Comment gérer et prévenir le diabète grâce à l'alimentation
Bien que les résultats de cette étude soient prometteurs, des recherches supplémentaires sur l’homme sont nécessaires pour confirmer si l’augmentation de la choline alimentaire et de la TMA provenant des bactéries intestinales peut améliorer le contrôle de la glycémie et n’avoir aucun effet inattendu.
Routhenstein a noté que ces résultats pourraient ouvrir la porte à de futures approches nutritionnelles encourageant des probiotiques ciblés, des postbiotiques ou un apport personnalisé de choline en fonction du microbiome d'une personne.
« Pour l'instant, il soutient l'objectif d'un apport adéquat de choline à partir d'aliments entiers tout en continuant à suivre un régime alimentaire riche en fibres, peu transformé et à base de plantes pour la gestion du diabète », a conclu Routhenstein.
À l’heure actuelle, les experts de la santé recommandent généralement certains régimes alimentaires susceptibles d’aider à gérer le diabète de type 2.

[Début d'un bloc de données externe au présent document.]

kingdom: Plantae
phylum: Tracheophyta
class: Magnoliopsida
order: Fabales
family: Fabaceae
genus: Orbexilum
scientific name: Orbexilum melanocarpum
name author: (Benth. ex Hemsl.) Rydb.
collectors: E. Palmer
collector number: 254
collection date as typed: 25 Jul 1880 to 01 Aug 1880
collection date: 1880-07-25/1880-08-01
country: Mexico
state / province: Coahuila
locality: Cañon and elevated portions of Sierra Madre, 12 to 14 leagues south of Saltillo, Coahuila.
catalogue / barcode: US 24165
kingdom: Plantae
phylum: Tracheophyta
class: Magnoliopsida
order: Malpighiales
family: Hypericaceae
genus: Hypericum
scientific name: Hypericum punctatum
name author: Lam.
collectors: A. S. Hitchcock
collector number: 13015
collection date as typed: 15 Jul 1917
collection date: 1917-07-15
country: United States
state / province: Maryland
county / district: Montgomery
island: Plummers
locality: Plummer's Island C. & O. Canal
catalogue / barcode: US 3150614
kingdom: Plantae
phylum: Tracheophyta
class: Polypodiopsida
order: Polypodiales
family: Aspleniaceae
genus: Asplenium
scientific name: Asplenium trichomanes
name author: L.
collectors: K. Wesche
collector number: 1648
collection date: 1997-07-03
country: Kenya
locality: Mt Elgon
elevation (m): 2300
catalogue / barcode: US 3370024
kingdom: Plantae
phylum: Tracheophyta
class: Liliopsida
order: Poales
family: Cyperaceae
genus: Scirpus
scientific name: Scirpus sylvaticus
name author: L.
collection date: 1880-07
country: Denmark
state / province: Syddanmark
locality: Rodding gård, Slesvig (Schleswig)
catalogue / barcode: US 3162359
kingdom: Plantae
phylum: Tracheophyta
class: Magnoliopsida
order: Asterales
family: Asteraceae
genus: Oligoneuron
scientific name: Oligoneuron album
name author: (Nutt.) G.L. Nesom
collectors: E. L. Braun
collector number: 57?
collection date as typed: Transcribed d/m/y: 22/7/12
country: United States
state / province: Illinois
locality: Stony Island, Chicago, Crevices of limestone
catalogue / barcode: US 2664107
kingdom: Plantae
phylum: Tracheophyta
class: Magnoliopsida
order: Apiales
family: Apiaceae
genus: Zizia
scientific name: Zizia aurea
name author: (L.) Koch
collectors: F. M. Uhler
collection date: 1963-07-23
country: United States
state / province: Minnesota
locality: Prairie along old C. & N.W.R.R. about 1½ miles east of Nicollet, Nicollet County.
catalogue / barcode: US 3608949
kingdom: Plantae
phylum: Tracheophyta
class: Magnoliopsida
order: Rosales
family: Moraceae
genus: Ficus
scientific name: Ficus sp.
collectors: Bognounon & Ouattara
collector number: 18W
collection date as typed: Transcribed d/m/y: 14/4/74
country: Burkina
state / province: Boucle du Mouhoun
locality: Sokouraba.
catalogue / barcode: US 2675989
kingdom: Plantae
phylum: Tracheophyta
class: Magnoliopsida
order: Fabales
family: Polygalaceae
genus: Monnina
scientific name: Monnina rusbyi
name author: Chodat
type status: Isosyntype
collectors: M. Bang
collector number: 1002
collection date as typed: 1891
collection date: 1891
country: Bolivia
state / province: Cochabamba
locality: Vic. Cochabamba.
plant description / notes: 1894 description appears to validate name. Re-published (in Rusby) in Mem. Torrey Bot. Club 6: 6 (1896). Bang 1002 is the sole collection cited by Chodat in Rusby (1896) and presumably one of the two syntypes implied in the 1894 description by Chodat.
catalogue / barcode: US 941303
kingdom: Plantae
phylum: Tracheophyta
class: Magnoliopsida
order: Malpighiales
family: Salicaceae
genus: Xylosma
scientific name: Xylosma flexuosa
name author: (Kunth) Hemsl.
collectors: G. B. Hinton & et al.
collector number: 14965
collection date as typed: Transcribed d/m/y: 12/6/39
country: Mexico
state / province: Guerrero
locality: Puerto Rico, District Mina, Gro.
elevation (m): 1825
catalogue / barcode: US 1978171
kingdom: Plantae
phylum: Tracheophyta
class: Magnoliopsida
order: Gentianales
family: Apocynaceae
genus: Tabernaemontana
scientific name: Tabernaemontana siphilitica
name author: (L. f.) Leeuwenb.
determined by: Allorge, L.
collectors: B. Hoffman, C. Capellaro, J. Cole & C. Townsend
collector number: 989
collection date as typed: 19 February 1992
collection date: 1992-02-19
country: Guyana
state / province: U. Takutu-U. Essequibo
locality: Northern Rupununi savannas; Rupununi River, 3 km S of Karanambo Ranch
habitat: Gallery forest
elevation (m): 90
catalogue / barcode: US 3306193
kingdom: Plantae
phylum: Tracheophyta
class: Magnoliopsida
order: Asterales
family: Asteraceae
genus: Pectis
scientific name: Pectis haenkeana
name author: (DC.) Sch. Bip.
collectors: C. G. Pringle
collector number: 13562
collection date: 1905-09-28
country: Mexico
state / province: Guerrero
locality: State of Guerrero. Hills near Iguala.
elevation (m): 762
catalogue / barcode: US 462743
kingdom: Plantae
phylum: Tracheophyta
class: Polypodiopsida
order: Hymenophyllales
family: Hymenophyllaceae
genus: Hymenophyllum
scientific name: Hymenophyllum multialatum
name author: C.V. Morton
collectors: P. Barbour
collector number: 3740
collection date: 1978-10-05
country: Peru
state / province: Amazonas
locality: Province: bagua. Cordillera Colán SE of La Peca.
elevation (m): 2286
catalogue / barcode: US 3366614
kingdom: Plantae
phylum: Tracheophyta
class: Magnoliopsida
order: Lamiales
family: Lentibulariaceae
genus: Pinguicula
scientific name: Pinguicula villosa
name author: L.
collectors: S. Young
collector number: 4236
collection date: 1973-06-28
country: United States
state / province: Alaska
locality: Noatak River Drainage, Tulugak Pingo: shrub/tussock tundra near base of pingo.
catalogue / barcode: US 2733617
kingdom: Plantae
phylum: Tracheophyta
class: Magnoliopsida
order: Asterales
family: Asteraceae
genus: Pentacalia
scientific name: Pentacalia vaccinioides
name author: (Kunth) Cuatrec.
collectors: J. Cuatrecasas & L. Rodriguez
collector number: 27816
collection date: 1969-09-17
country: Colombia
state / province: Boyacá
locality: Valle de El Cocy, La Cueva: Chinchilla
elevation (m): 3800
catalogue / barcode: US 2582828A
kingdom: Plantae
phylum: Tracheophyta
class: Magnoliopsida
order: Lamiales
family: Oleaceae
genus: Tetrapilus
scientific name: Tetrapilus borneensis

Par exemple, une méta-analyse présentée lors de la réunion annuelle 2025 de l’Association européenne pour l’étude du diabète (EASD) a révélé que les régimes AHEI, méditerranéen et DASH pourraient aider à réduire le risque de développer un diabète de type 2.
Les trois plans diététiques se concentrent sur l’incorporation de graisses saines, d’aliments à base de plantes comme les légumes et les fruits, et sur la réduction des aliments transformés et de ceux riches en sucre ou contenant des sucres ajoutés.
En outre, une étude de 2025 suggère également que le régime DASH pourrait être l’un des moyens les plus efficaces de réduire le risque de complications du diabète. Les auteurs proposent que son régime alimentaire puisse améliorer les voies biologiques à l’origine des complications du diabète.